BASH
Parse and Extract Data from Log Files using Regex
Utilize a bash script to parse log files, extracting specific data patterns like IP addresses, timestamps, or error codes using regular expressions with `grep` and `awk`.
#!/bin/bash
LOG_FILE="/var/log/nginx/access.log"
# Example regex to capture IP address and request path from Nginx access logs
# Matches: 192.168.1.1 - - [21/Jun/2023:10:00:00 +0000] "GET /index.html HTTP/1.1" 200 1234 "-" "Mozilla/5.0"

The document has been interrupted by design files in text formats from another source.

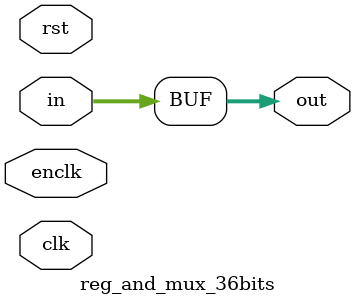
<source format=v>
module reg_and_mux_36bits(in,out,enclk,rst,clk);
parameter width=36;
parameter sel=0;
parameter RSTTYPE="SYNC";
input clk,rst,enclk;
input [35:0] in;
output [35:0] out;
reg [35:0] in_reg;

    generate
    if (RSTTYPE == "ASYNC") begin 
        always @(posedge clk or posedge rst) begin
            if(enclk==1'b1) begin
            if (rst)
                in_reg <= {width{1'b0}};
            else
                in_reg <= in;
        end
        end
    end else begin 
        always @(posedge clk) begin
            if(enclk==1'b1) begin
            if (rst)
                in_reg <= {width{1'b0}};
            else
                in_reg <= in;
            end
        end
    end
    
     endgenerate
assign out = (sel==1'b1)? in_reg:in;
endmodule

</source>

if [ ! -f "$LOG_FILE" ]; then
echo "Error: Log file '$LOG_FILE' not found." >&2
exit 1
fi
echo "Extracting IP addresses and requested paths from $LOG_FILE:"
awk '{
# Pattern for IP followed by GET request path
match($0, /^([0-9]{1,3}\.[0-9]{1,3}\.[0-9]{1,3}\.[0-9]{1,3}).*"GET ([^ ]*)/, arr);
if (arr[1] && arr[2]) {
print "IP: " arr[1] ", Path: " arr[2];
}
}' "$LOG_FILE"
How it works: This script demonstrates how to parse a log file to extract specific pieces of information using regular expressions with `awk`. It's configured to pull out IP addresses and requested paths from Nginx access logs, but the regex can be easily adapted to extract any pattern from various log formats, aiding in analysis and debugging.